### ABOUT THIS EXERCISE
All records need to be reproduced exactly. Keep every word as it is.

Saved data entries:
******

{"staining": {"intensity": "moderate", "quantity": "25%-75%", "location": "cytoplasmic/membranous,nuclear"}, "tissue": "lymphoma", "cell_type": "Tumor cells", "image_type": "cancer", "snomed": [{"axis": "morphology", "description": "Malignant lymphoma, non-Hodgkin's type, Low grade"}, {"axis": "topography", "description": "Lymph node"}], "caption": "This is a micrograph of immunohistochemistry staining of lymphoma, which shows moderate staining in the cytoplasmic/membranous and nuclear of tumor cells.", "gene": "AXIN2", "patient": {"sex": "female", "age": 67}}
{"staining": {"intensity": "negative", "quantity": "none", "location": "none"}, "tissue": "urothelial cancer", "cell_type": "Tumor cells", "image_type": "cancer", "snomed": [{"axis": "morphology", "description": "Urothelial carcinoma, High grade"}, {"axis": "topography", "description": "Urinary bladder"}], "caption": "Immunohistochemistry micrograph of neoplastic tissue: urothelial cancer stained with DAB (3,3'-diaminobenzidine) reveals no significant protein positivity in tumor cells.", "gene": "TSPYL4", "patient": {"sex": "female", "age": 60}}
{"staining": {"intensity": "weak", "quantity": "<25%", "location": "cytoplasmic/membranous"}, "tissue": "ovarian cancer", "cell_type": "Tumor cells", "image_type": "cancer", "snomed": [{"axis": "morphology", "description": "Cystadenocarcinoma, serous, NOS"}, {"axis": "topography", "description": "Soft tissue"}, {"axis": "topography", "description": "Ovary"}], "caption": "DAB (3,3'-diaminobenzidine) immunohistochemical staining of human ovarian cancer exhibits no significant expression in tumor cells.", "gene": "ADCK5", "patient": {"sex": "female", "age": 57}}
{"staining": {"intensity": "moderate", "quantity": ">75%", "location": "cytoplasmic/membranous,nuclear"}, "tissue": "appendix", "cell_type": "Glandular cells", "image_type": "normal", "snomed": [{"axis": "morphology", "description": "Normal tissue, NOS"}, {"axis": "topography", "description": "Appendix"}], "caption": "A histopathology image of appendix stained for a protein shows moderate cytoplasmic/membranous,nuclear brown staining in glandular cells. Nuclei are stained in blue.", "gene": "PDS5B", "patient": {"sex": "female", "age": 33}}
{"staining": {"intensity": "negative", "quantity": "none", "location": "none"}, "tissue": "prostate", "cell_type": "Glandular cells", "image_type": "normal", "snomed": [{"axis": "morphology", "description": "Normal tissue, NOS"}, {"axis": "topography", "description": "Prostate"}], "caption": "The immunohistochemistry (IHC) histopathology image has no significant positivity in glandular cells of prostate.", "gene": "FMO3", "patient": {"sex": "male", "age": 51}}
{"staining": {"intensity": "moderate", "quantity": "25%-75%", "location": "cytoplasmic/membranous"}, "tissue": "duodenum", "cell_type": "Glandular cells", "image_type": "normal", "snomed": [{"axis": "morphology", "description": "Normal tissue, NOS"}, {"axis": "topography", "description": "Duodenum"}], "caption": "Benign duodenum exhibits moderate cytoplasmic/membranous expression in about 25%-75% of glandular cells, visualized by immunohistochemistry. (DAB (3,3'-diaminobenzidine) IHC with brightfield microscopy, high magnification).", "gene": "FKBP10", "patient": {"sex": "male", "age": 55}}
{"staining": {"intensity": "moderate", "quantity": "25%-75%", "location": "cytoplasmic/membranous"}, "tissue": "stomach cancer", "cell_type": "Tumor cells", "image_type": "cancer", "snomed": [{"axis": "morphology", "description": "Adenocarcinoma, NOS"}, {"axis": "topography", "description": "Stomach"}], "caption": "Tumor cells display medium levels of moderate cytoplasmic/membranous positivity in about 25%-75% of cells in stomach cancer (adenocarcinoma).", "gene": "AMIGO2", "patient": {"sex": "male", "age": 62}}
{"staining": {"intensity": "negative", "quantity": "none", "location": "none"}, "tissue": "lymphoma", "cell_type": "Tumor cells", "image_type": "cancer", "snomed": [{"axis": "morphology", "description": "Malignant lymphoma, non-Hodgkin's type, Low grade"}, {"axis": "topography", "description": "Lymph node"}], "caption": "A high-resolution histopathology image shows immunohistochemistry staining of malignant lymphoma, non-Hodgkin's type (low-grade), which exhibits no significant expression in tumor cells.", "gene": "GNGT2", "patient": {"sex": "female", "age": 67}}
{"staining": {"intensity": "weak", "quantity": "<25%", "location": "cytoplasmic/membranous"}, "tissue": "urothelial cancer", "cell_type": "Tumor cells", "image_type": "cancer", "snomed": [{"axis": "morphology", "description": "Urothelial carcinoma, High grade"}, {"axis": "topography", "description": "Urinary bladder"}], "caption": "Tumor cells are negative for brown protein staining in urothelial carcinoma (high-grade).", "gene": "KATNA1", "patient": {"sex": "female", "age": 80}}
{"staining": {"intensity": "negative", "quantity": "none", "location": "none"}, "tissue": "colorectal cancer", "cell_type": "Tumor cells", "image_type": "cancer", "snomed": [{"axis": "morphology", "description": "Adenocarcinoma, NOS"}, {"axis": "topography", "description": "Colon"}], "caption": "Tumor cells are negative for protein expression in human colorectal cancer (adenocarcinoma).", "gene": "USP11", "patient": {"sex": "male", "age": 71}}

******

### TASK ANSWER
{"staining": {"intensity": "moderate", "quantity": "25%-75%", "location": "cytoplasmic/membranous,nuclear"}, "tissue": "lymphoma", "cell_type": "Tumor cells", "image_type": "cancer", "snomed": [{"axis": "morphology", "description": "Malignant lymphoma, non-Hodgkin's type, Low grade"}, {"axis": "topography", "description": "Lymph node"}], "caption": "This is a micrograph of immunohistochemistry staining of lymphoma, which shows moderate staining in the cytoplasmic/membranous and nuclear of tumor cells.", "gene": "AXIN2", "patient": {"sex": "female", "age": 67}}
{"staining": {"intensity": "negative", "quantity": "none", "location": "none"}, "tissue": "urothelial cancer", "cell_type": "Tumor cells", "image_type": "cancer", "snomed": [{"axis": "morphology", "description": "Urothelial carcinoma, High grade"}, {"axis": "topography", "description": "Urinary bladder"}], "caption": "Immunohistochemistry micrograph of neoplastic tissue: urothelial cancer stained with DAB (3,3'-diaminobenzidine) reveals no significant protein positivity in tumor cells.", "gene": "TSPYL4", "patient": {"sex": "female", "age": 60}}
{"staining": {"intensity": "weak", "quantity": "<25%", "location": "cytoplasmic/membranous"}, "tissue": "ovarian cancer", "cell_type": "Tumor cells", "image_type": "cancer", "snomed": [{"axis": "morphology", "description": "Cystadenocarcinoma, serous, NOS"}, {"axis": "topography", "description": "Soft tissue"}, {"axis": "topography", "description": "Ovary"}], "caption": "DAB (3,3'-diaminobenzidine) immunohistochemical staining of human ovarian cancer exhibits no significant expression in tumor cells.", "gene": "ADCK5", "patient": {"sex": "female", "age": 57}}
{"staining": {"intensity": "moderate", "quantity": ">75%", "location": "cytoplasmic/membranous,nuclear"}, "tissue": "appendix", "cell_type": "Glandular cells", "image_type": "normal", "snomed": [{"axis": "morphology", "description": "Normal tissue, NOS"}, {"axis": "topography", "description": "Appendix"}], "caption": "A histopathology image of appendix stained for a protein shows moderate cytoplasmic/membranous,nuclear brown staining in glandular cells. Nuclei are stained in blue.", "gene": "PDS5B", "patient": {"sex": "female", "age": 33}}
{"staining": {"intensity": "negative", "quantity": "none", "location": "none"}, "tissue": "prostate", "cell_type": "Glandular cells", "image_type": "normal", "snomed": [{"axis": "morphology", "description": "Normal tissue, NOS"}, {"axis": "topography", "description": "Prostate"}], "caption": "The immunohistochemistry (IHC) histopathology image has no significant positivity in glandular cells of prostate.", "gene": "FMO3", "patient": {"sex": "male", "age": 51}}
{"staining": {"intensity": "moderate", "quantity": "25%-75%", "location": "cytoplasmic/membranous"}, "tissue": "duodenum", "cell_type": "Glandular cells", "image_type": "normal", "snomed": [{"axis": "morphology", "description": "Normal tissue, NOS"}, {"axis": "topography", "description": "Duodenum"}], "caption": "Benign duodenum exhibits moderate cytoplasmic/membranous expression in about 25%-75% of glandular cells, visualized by immunohistochemistry. (DAB (3,3'-diaminobenzidine) IHC with brightfield microscopy, high magnification).", "gene": "FKBP10", "patient": {"sex": "male", "age": 55}}
{"staining": {"intensity": "moderate", "quantity": "25%-75%", "location": "cytoplasmic/membranous"}, "tissue": "stomach cancer", "cell_type": "Tumor cells", "image_type": "cancer", "snomed": [{"axis": "morphology", "description": "Adenocarcinoma, NOS"}, {"axis": "topography", "description": "Stomach"}], "caption": "Tumor cells display medium levels of moderate cytoplasmic/membranous positivity in about 25%-75% of cells in stomach cancer (adenocarcinoma).", "gene": "AMIGO2", "patient": {"sex": "male", "age": 62}}
{"staining": {"intensity": "negative", "quantity": "none", "location": "none"}, "tissue": "lymphoma", "cell_type": "Tumor cells", "image_type": "cancer", "snomed": [{"axis": "morphology", "description": "Malignant lymphoma, non-Hodgkin's type, Low grade"}, {"axis": "topography", "description": "Lymph node"}], "caption": "A high-resolution histopathology image shows immunohistochemistry staining of malignant lymphoma, non-Hodgkin's type (low-grade), which exhibits no significant expression in tumor cells.", "gene": "GNGT2", "patient": {"sex": "female", "age": 67}}
{"staining": {"intensity": "weak", "quantity": "<25%", "location": "cytoplasmic/membranous"}, "tissue": "urothelial cancer", "cell_type": "Tumor cells", "image_type": "cancer", "snomed": [{"axis": "morphology", "description": "Urothelial carcinoma, High grade"}, {"axis": "topography", "description": "Urinary bladder"}], "caption": "Tumor cells are negative for brown protein staining in urothelial carcinoma (high-grade).", "gene": "KATNA1", "patient": {"sex": "female", "age": 80}}
{"staining": {"intensity": "negative", "quantity": "none", "location": "none"}, "tissue": "colorectal cancer", "cell_type": "Tumor cells", "image_type": "cancer", "snomed": [{"axis": "morphology", "description": "Adenocarcinoma, NOS"}, {"axis": "topography", "description": "Colon"}], "caption": "Tumor cells are negative for protein expression in human colorectal cancer (adenocarcinoma).", "gene": "USP11", "patient": {"sex": "male", "age": 71}}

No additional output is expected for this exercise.